Sal grunted and turned back to watching the river.

“Saladeen,” the boy said, his voice now a whisper.

Sal whipped his head back towards the boy, immediately alert. “What did you just say?”

“Saladeen Zareth Hadon,” he said. “I have a job for you. Go to Cadersville in Salitos and find a brothel owner by the name of Carrus. He works at the Snake Pit and he has need of a man with your talent. Your delkin friend is welcome too”

“You know,” Sal said quietly. “I get nervous when potential employers send vague messages through skinny street kids. I think I’ll pass.”

“You are mistaken Saladeen,” the boy said, his voice suddenly much deeper. “I am not a middle-man. This comes from me.” The boy looked Sal in the eye and his eyes shifted from a muddy-brown to a fiery-red and back again.

Sal’s eyes went wide. Skard weren’t so rare that he had never seen one before, but they were uncommon. Skard that could afford Sal’s rates were rarer still. Sal was intrigued.
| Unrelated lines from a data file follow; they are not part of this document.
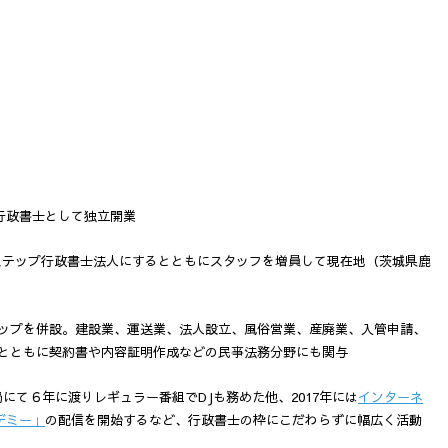
に行政書士として独立開業
在のステップ行政書士法人にするとともにスタッフを増員して現在地（茨城県鹿
ップを併設。建設業、運送業、法人設立、風俗営業、産廃業、入管申請、
とともに契約書や内容証明作成などの民亊法務分野にも関与
にて６年に渡りレギュラー番組でDJも務めた他、2017年には
インターネ
デミー」
の配信を開始するなど、行政書士の枠にこだわらずに幅広く活動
He opened his mouth to ask several more questions, but the skard in the shape of a boy was already on his feet. The skard took three long steps and dove into the river, disappearing under the black waters moments before Sarina sat down next to Sal carrying a large leaf piled with fish and fruit in one hand and her strong-smelling liquor in the other.

“What was that about?” Sarina asked.

“A job offer. For both of us, helping some brothel owner in Salitos. The strange part is that it was a skard that made the offer, and he was suspiciously short on details.”

“Savec-uhn are half a god,” Sarina said. “Not to be trusted.”

Sal nodded absently, used to Sarina’s strange pronouncements. “Their coin still spends as well as anyone’s though.”

Sarina thought on this for a moment, then asked, “What do they have to drink in Salitos?”